There was solid news on the economic front released on Tuesday. This was welcomed as the pace of growth in economic activity slowed down towards the end of 2025. The first issue was the ADP Employment Report on private sector job creation for March, which is an important issue because the Bureau of Labor Statistics survey data for March will be released on Friday and financial markets are closed. The ADP report showed an increase of 62,000 private sector jobs nationwide for the month, easily beating expectations by about 40,000. In February, private sector activities were also slightly revised.

Next up was the retail sales report for the month of February, released by the Census Bureau. For that month, sales of the main articles increased by 0.6% month-on-month, beating expectations of growth of 0.4% and up from the negative publication -0.1% for January. Excluding autos and auto parts, retail sales were up 0.5%. What was hot? Health and personal products, as well as clothing and apparel, which is unusual for the dead of winter. Grocery sales. I thought weird stuff and those were optional.

Perhaps most encouragingly, what I call the “fun index” was hot. Now, the entertainment menu includes things like sports, entertainment, music and books. These are things that people don’t buy when they are broken. The group rose 1.3% for February when economic data was thought to be weak. These conditions cannot exist together. You understand?
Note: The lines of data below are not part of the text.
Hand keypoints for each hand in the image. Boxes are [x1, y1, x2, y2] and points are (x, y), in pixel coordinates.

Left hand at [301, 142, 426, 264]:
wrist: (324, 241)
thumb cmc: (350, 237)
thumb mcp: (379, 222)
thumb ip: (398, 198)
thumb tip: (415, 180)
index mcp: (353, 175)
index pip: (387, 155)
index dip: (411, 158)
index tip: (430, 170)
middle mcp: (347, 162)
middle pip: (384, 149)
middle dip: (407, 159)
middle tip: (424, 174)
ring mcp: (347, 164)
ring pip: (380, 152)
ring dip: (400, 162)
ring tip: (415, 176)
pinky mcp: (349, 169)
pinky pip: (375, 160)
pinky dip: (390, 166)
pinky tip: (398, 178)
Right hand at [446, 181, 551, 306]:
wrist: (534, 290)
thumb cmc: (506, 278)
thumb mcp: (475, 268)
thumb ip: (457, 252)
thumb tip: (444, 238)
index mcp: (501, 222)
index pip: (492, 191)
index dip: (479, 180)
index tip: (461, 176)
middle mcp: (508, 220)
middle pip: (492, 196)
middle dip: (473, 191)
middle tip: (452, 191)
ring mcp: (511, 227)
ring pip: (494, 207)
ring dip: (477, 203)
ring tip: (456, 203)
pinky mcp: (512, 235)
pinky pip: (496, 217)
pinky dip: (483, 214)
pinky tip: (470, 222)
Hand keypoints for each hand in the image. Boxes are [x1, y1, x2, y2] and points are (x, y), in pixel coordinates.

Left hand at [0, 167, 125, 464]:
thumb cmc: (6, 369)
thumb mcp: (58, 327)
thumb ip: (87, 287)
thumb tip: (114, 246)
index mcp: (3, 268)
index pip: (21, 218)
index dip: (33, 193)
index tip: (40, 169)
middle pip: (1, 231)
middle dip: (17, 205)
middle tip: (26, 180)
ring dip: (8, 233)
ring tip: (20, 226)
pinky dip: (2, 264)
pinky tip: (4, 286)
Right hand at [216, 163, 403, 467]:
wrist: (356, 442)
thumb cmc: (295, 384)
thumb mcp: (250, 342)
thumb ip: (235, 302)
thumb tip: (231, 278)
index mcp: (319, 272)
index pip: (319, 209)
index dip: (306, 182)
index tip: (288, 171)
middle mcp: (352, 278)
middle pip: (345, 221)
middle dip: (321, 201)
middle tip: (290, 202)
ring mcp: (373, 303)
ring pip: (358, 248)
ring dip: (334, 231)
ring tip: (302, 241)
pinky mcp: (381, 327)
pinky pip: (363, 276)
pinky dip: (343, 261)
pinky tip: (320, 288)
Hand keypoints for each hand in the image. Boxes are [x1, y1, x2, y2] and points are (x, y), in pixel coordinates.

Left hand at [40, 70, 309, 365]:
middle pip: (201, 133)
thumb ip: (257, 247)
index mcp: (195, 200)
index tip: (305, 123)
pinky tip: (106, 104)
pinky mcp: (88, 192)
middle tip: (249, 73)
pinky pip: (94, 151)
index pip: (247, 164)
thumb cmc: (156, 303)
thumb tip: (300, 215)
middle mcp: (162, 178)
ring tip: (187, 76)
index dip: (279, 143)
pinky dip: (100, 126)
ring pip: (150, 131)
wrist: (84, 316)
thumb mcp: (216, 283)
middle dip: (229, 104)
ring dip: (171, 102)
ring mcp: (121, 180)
Either the economy is tough and people aren’t increasing their spending on discretionary items or the economy is doing well and that’s it. You don’t spend money on a hobby with the opportunity to feed your family a little, which is what happened in February, unless you are confident in the economy and your role in it.
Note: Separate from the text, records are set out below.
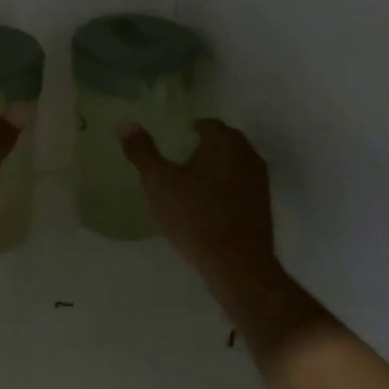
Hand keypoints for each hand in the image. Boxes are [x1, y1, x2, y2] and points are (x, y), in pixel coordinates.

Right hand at [121, 119, 278, 286]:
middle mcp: (247, 154)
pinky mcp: (263, 205)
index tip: (169, 145)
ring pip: (231, 165)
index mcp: (224, 141)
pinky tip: (206, 207)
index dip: (185, 131)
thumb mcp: (159, 182)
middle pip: (221, 142)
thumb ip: (142, 151)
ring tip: (188, 186)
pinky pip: (239, 186)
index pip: (205, 124)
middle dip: (200, 148)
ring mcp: (259, 180)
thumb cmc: (194, 216)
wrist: (237, 264)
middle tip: (175, 163)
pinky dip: (223, 189)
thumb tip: (126, 124)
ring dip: (213, 169)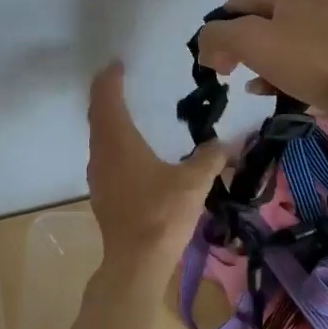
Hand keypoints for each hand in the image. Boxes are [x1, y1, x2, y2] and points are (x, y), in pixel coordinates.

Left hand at [87, 62, 225, 268]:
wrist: (136, 263)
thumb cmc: (162, 215)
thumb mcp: (194, 183)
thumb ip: (211, 158)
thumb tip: (229, 142)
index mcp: (119, 142)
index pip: (108, 100)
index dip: (110, 80)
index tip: (116, 65)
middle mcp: (102, 154)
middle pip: (98, 116)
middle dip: (106, 96)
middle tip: (118, 80)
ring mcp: (98, 177)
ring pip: (98, 138)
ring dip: (107, 120)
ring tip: (124, 111)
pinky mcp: (102, 195)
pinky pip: (104, 156)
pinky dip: (112, 142)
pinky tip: (129, 152)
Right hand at [197, 0, 327, 120]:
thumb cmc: (306, 58)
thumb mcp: (249, 40)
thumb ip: (216, 36)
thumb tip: (206, 47)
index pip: (234, 6)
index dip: (218, 35)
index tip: (215, 66)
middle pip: (254, 24)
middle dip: (238, 50)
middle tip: (230, 74)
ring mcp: (323, 25)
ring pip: (274, 44)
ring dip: (256, 64)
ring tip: (255, 85)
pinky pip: (294, 60)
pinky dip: (278, 73)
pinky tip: (271, 91)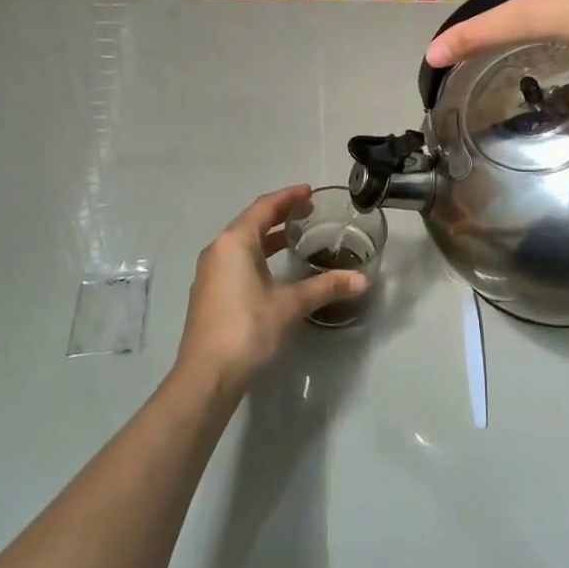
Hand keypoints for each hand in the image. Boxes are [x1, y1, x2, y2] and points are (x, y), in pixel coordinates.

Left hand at [173, 185, 365, 396]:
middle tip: (307, 212)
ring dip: (267, 236)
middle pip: (251, 221)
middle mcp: (218, 250)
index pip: (264, 207)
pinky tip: (273, 269)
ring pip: (242, 243)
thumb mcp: (291, 305)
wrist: (207, 375)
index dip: (288, 197)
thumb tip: (362, 280)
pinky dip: (257, 255)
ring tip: (294, 237)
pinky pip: (235, 260)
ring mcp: (209, 273)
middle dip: (279, 214)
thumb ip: (325, 287)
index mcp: (235, 242)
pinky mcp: (208, 293)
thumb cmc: (248, 328)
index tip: (309, 192)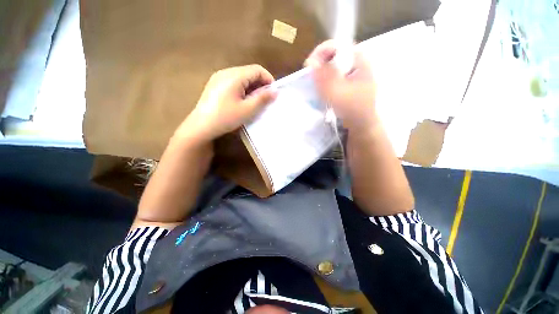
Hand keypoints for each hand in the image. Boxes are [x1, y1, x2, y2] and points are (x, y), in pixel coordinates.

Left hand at [175, 65, 276, 142]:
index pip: (257, 69)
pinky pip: (233, 82)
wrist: (201, 126)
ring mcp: (219, 78)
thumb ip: (262, 99)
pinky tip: (242, 101)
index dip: (268, 79)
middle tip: (265, 100)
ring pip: (241, 77)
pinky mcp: (215, 85)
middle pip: (249, 72)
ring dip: (252, 87)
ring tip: (254, 102)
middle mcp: (226, 72)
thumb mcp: (247, 110)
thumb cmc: (226, 118)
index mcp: (234, 76)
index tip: (273, 93)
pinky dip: (242, 89)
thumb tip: (275, 91)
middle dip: (260, 84)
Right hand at [305, 40, 377, 130]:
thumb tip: (311, 61)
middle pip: (335, 55)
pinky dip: (326, 81)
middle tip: (311, 76)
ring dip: (322, 73)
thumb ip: (325, 77)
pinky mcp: (349, 83)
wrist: (361, 124)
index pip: (339, 46)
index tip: (310, 64)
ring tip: (315, 84)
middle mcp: (357, 63)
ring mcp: (353, 73)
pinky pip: (334, 76)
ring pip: (334, 66)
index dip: (322, 52)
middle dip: (321, 64)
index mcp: (359, 61)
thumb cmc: (352, 109)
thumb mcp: (337, 93)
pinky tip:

ISM: Good and Not-So-Good News

The Institute for Supply Management’s August survey of manufacturing sector purchasing managers found nearly every key area improved from February: new orders, production, shipments and order fulfillment. The two problems, however, were industrial-based employment that contracted for the 30th consecutive month as prices (inflation) rose to higher levels, outpacing gains made in all the good sectors.

In that report, the Cleveland Fed upgraded its forecast this week for consumer price inflation in March and April. Cleveland now sees March consumer price index with monthly growth of 0.8% in the headline and 0.2% in the base. On a year-over-year basis, Cleveland sees March CPI growth of 3.25% (headline) and 3.6% (core). April is seen rising to 3.71% in the headline but holding 2.56% in the core.

Quote of the Day

“There aren’t enough Indians in the world to defeat the Seven Horsemen.”

– George Armstrong Custer

Tuesday

Readers will note that on Tuesday, the S&P 500, while posting a second consecutive day of strength, was rejected by the 21-day exponential moving av. This means that the swing trades took the time to share in the fun of the day. Business numbers also fell ahead of the president’s speech, suggesting a lack of confidence heading into the day. Also note that within the daily moving average of the confluence, the 12-day moving average has not yet reached the 26-day EMA.
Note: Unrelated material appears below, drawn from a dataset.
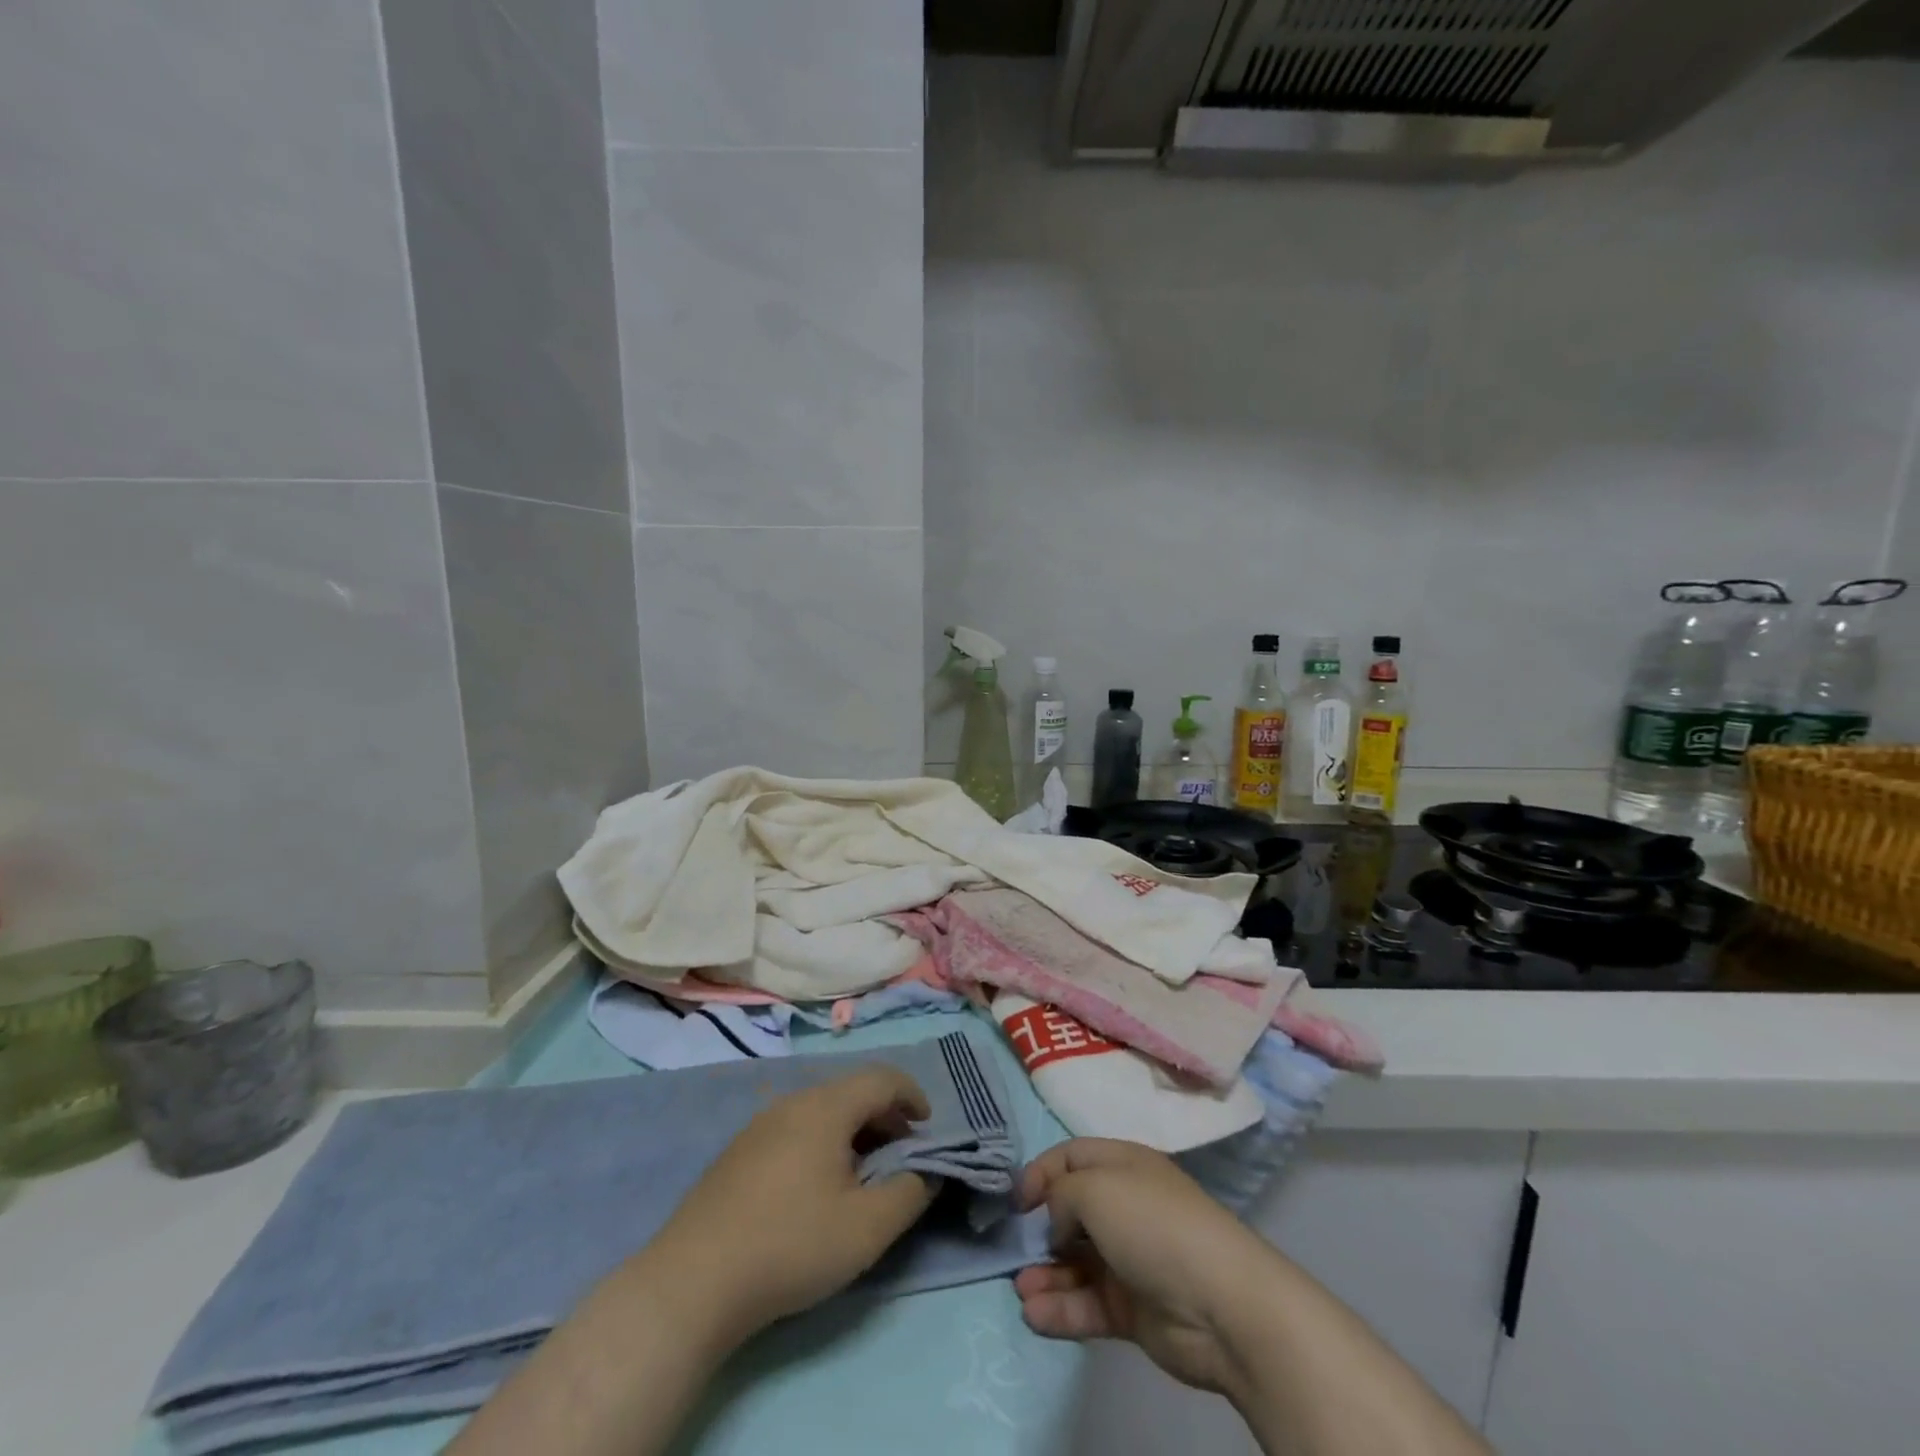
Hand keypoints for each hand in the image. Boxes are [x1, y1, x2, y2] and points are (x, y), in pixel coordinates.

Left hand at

That crossover was necessary for the index to move through its most important 200-day trend, at which point portfolio managers will be forced to pick sides. The game is about the main danger right now and the headlines can change quickly. That said, it looks like the S&P 500 will get a “break” on Thursday. At least. If the trading figures remain light, the attempted reversal could live to start the fight next week. I guess we’ll find out which way the wind blows later today. Happy Easter. Happy Easter. God bless.

Economy

(All Eastern Time)

08:30 – First Unemployment Claims (Weekly): Expected 214K, Last 210K.

08:30 – Continuing Reports (Weekly): Finally 1.819M.

08:30 – Trade Balance (Feb): At the end of $-54.5B.

10:30 – Natural Gas Resources (Weekly): Finally -54B cf.

The Fed

(All Eastern Time)

11:00 – Speaker: Dallas Fed Pres. Lorie Logan.

Today’s Salary Highlights

(Consensus EPS Expectations)

Before Opening: (DO) (4.06)

At the time of publication, Guilfoyle did not have any stated security status.